IEC 61511 Process Safety Lifecycle Diagram
In the above-mentioned blog post, I deferred the subject of SIS validation, so I’ll address it here. In the IEC 61511 implementation phase is a step “Installation, Commissioning and Validation.” Validation should not be confused with verification. Verification asks the question, “Did we do it right?” It happens at every step through the analysis, implementation, and operation phase of the safety lifecycle.

Conversely, validation asks the question, “Did we build the right thing?” It comes at the end of the implementation phase to confirm that the installed and commissioned SIFs meet the Safety Requirements Specification (SRS). Validation is described in IEC 61511 section 15.1.1 [emphasis added]:

The objective of the requirements of this clause is to validate, through inspection and testing, that the installed and commissioned safety instrumented system and its associated safety instrumented functions achieve the requirements as stated in the safety requirement specification.

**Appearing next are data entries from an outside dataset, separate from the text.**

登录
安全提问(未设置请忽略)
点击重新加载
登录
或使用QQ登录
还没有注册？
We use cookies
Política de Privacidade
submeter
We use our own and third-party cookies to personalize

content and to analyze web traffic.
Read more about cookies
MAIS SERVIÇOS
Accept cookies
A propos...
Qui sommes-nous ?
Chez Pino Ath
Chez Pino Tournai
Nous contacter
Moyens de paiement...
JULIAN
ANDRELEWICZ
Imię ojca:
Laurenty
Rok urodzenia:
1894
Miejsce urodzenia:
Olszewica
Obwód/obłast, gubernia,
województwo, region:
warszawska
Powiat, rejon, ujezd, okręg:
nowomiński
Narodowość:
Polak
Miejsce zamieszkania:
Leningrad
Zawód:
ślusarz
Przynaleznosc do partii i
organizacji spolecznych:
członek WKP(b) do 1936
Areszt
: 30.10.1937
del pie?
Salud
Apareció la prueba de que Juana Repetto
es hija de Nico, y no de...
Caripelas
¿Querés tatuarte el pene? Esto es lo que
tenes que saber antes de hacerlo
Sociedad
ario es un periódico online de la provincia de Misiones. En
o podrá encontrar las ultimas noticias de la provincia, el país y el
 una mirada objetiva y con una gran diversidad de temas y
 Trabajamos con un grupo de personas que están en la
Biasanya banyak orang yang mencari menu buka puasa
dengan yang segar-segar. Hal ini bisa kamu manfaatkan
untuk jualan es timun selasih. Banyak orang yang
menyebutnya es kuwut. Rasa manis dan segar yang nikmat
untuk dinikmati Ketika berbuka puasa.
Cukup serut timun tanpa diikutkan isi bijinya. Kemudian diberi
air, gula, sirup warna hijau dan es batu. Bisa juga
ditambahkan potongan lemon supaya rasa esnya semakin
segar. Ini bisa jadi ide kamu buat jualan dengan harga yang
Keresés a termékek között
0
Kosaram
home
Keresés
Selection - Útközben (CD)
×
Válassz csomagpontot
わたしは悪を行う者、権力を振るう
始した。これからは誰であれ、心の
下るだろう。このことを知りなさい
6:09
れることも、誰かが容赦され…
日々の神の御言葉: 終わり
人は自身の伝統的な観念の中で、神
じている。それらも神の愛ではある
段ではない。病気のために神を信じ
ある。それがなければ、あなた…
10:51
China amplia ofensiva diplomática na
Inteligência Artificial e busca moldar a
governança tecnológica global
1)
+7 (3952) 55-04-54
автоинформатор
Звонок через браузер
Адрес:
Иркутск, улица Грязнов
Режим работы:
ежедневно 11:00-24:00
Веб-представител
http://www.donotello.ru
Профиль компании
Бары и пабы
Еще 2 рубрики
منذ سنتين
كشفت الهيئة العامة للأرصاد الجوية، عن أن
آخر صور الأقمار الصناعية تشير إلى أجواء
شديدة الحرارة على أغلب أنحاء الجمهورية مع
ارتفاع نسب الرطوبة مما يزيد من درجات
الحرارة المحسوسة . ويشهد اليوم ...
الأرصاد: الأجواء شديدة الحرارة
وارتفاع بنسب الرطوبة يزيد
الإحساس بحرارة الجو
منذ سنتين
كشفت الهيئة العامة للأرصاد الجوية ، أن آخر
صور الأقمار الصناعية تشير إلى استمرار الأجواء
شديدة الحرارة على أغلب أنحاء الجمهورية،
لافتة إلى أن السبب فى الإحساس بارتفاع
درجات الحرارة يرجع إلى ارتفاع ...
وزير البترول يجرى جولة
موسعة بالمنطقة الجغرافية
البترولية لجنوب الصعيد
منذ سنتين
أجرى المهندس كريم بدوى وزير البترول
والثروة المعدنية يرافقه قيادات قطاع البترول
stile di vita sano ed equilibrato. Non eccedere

The question is whether all of the installed safety instrumented functions (SIFs), also known as safety loops, that comprise the safety instrumented system (SIS) provide the required functional safety as specified in the SRS. This means that it’s important that the SRS be properly completed earlier in the analysis phase of the safety lifecycle. A plan is required to define who needs to validate what, when this validation should occur, how it needs to be done, and which tools, techniques, and knowledge are required.

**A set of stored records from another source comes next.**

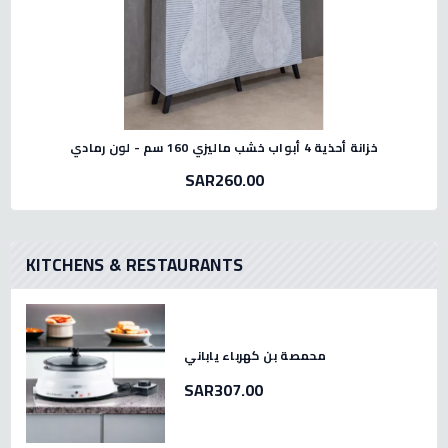
خزانة أحذية 4 أبواب خشب ماليزي 160 سم - لون رمادي
SAR260.00
KITCHENS & RESTAURANTS
محمصة بن كهرباء ياباني
SAR307.00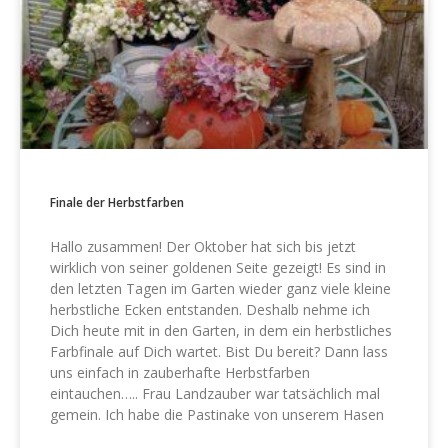
Finale der Herbstfarben
Hallo zusammen! Der Oktober hat sich bis jetzt
wirklich von seiner goldenen Seite gezeigt! Es sind in
den letzten Tagen im Garten wieder ganz viele kleine
herbstliche Ecken entstanden. Deshalb nehme ich
Dich heute mit in den Garten, in dem ein herbstliches
Farbfinale auf Dich wartet. Bist Du bereit? Dann lass
uns einfach in zauberhafte Herbstfarben
eintauchen….. Frau Landzauber war tatsächlich mal
gemein. Ich habe die Pastinake von unserem Hasen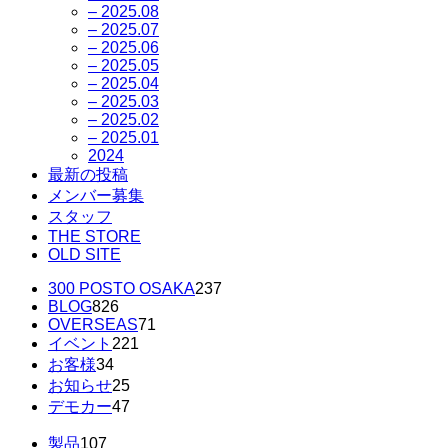
– 2025.08
– 2025.07
– 2025.06
– 2025.05
– 2025.04
– 2025.03
– 2025.02
– 2025.01
2024
最新の投稿
メンバー募集
スタッフ
THE STORE
OLD SITE
300 POSTO OSAKA
237
BLOG
826
OVERSEAS
71
イベント
221
お客様
34
お知らせ
25
デモカー
47
製品
107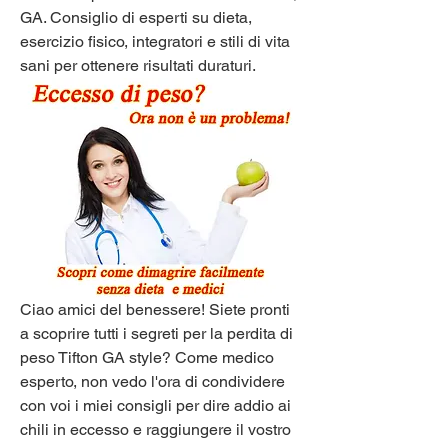
GA. Consiglio di esperti su dieta, 
esercizio fisico, integratori e stili di vita 
sani per ottenere risultati duraturi.
Ciao amici del benessere! Siete pronti 
a scoprire tutti i segreti per la perdita di 
peso Tifton GA style? Come medico 
esperto, non vedo l'ora di condividere 
con voi i miei consigli per dire addio ai 
chili in eccesso e raggiungere il vostro 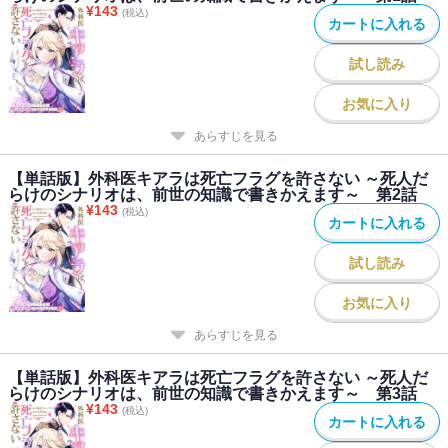
¥
143
(税込)
カートに入れる
試し読み
お気に入り
あらすじを見る
【単話版】外科医キアラは死亡フラグを許さない ～死人だ
らけのシナリオは、前世の知識で書きかえます～ 第2話
¥
143
(税込)
カートに入れる
試し読み
お気に入り
あらすじを見る
【単話版】外科医キアラは死亡フラグを許さない ～死人だ
らけのシナリオは、前世の知識で書きかえます～ 第3話
¥
143
(税込)
カートに入れる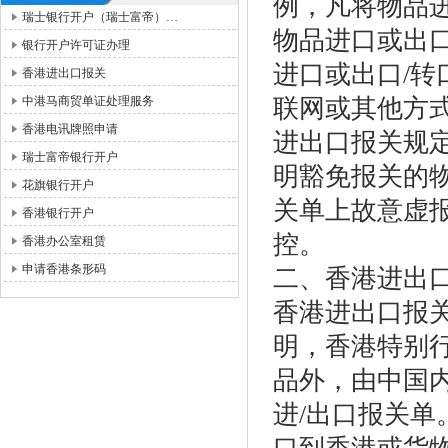
例，凡将物品
瑞士银行开户（瑞士富帝）…
物品进口或出
银行开户许可证办理
进口或出口/
香港进出口报关
中港马商贸单证处理服务
联网或其他方
香港电讯牌照申请
进出口报关规
瑞士富帝银行开户
明豁免报关的
花旗银行开户
关单上故意虚
香港银行开户
控。
香港办公室租赁
申请香港条形码
二、香港进出
香港进出口报
明，香港特别
品外，由中国
进/出口报关单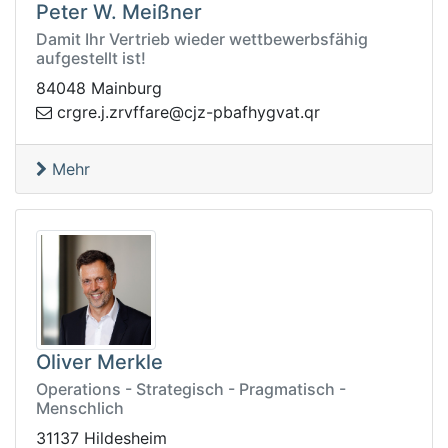
Peter W. Meißner
Damit Ihr Vertrieb wieder wettbewerbsfähig
aufgestellt ist!
84048 Mainburg
q.tavgyhfabp-zjc@eraffvrz.j.ergrc
r
Mehr
Oliver Merkle
Operations - Strategisch - Pragmatisch -
Menschlich
31137 Hildesheim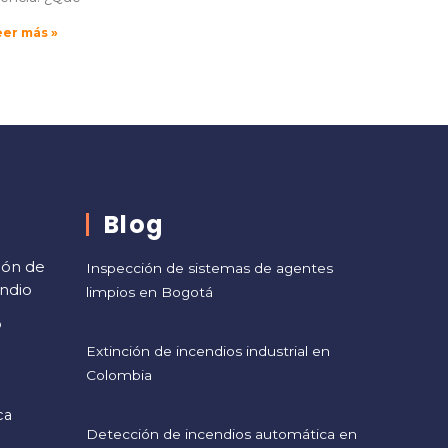
eer más »
Blog
ión de
Inspección de sistemas de agentes
endio
limpios en Bogotá
o
Extinción de incendios industrial en
Colombia
ca
Detección de incendios automática en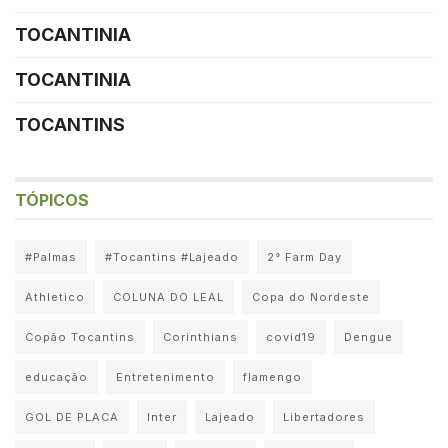
TOCANTINIA
TOCANTINIA
TOCANTINS
TÓPICOS
#Palmas
#Tocantins #Lajeado
2° Farm Day
Athletico
COLUNA DO LEAL
Copa do Nordeste
Copão Tocantins
Corinthians
covid19
Dengue
educação
Entretenimento
flamengo
GOL DE PLACA
Inter
Lajeado
Libertadores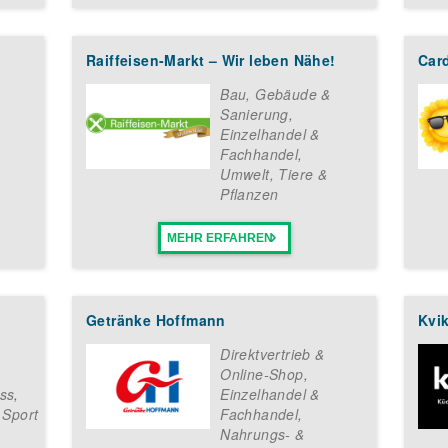
Raiffeisen-Markt – Wir leben Nähe!
Car
Bau, Gebäude &
Sanierung
,
Einzelhandel &
Fachhandel
,
Umwelt, Tiere &
Pflanzen
MEHR ERFAHREN
Getränke Hoffmann
Kvi
Direktvertrieb &
Online-Shop
,
ess
,
Einzelhandel &
 Sport
Fachhandel
,
Nahrungs- &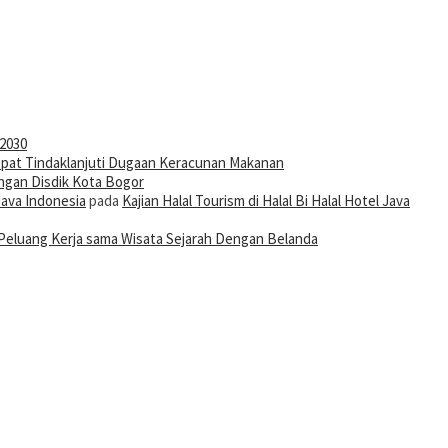
-2030
pat Tindaklanjuti Dugaan Keracunan Makanan
ngan Disdik Kota Bogor
Java Indonesia
pada
Kajian Halal Tourism di Halal Bi Halal Hotel Java
Peluang Kerja sama Wisata Sejarah Dengan Belanda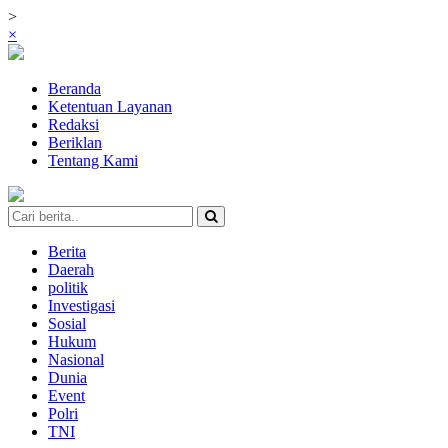
>
×
Beranda
Ketentuan Layanan
Redaksi
Beriklan
Tentang Kami
Berita
Daerah
politik
Investigasi
Sosial
Hukum
Nasional
Dunia
Event
Polri
TNI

Russell and Andy shared a validation workbook that formalizes this plan. It includes all of the SIFs and the validation work pack checklist associated with each SIF. These include sign offs for who completes the validation process as well as who approves the work performed. The checklist includes visual inspection, verification of process, electrical, and pneumatic connections as required.

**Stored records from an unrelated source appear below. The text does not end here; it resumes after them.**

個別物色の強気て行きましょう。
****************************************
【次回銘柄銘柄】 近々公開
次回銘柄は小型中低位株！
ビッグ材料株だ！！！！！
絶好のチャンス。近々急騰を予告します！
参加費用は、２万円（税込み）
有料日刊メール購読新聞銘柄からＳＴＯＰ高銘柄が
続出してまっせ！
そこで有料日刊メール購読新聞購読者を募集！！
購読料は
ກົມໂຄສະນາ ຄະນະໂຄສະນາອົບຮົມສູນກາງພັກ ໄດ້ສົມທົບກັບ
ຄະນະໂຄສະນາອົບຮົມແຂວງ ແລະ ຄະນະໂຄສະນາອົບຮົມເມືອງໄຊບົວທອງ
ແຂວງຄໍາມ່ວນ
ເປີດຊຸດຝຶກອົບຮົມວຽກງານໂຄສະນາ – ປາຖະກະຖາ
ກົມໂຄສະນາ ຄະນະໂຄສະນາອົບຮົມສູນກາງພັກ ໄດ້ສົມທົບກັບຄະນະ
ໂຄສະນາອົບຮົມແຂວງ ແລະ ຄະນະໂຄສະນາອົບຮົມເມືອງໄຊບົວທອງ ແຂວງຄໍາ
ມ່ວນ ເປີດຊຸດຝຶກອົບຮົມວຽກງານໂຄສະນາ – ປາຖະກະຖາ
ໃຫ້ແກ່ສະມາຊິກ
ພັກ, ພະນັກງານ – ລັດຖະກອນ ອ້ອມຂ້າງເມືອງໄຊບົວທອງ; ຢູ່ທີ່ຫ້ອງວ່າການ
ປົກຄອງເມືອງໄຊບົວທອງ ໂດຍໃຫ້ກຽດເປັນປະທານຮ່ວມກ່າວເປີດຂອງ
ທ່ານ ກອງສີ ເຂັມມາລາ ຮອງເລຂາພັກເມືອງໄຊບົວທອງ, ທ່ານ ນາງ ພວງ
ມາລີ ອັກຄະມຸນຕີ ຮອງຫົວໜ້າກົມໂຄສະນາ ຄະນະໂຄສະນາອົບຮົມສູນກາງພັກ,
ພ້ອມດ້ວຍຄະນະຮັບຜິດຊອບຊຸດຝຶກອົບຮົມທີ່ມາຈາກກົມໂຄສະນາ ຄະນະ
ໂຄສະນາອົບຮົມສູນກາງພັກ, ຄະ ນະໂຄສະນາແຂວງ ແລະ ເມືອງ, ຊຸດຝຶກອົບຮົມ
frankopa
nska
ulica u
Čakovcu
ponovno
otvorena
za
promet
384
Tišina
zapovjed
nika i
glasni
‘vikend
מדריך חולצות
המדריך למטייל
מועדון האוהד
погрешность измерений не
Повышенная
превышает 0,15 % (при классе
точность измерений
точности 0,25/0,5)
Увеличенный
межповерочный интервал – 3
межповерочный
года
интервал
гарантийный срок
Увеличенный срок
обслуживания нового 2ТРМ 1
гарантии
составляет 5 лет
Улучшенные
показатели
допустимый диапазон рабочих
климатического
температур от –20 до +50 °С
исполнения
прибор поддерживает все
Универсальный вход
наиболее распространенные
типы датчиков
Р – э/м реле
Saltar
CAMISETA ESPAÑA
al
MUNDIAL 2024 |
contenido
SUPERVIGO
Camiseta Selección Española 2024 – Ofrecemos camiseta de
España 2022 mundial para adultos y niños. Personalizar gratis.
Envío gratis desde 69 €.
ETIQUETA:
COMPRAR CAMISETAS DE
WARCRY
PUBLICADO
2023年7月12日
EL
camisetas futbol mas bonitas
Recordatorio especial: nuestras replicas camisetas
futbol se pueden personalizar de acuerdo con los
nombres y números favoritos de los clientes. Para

A validation SIF checklist may contain steps such as:

  • Verify that SIS performs under normal and abnormal operating modes as defined in the SRS
  • Confirm that adverse interaction between basic process control system (BPCS) and other connected systems do not affect the SIS
  • Verify that the communications between BPCS and other connected systems work properly
  • Confirm that the sensors, logic solvers, and final elements perform as defined in the SRS
  • Verify that the SIS documentation is consistent with the installed system
  • Confirm that SIFs perform as specified on invalid process variable values
  • Verify that the proper shutdown sequence is activated
  • Confirm that the SIS provides proper annunciation and proper operation display
  • Verify that computations included in the SIS are correct
  • Confirm that bypass functions operate correctly
  • Confirm that start-up overrides operate correctly
  • Confirm that manual shutdown systems operate correctly
  • Verify that proof test intervals are documented in maintenance procedures
  • Verify that diagnostic alarm functions perform as required
  • Verify that the SIS performs as required on loss of utilities
  • When utilities are restored, confirm that the SIS returns to the desired state
  • Confirm that the electromagnetic compatibility (EMC) immunity, as defined by the SRS, has been achieved

Once this detailed process has been successfully completed, the plant moves into the operation phase of the IEC 61511 safety lifecycle. A plan is required for routine actions such as proof testing, maintenance override conditions, documentation of system demand and failure rates to verify if they are consistent with the safety integrity level (SIL) verification calculations, audit and test documentation, and diagnostic and repair procedures.

As Russell and Andy note, the operations phase may last for the next 20 years. It’s critical that good recording and documentation practices are followed for the regular proof testing of the complete safety loop (or SIF)–the sensor, logic solver, and final elements.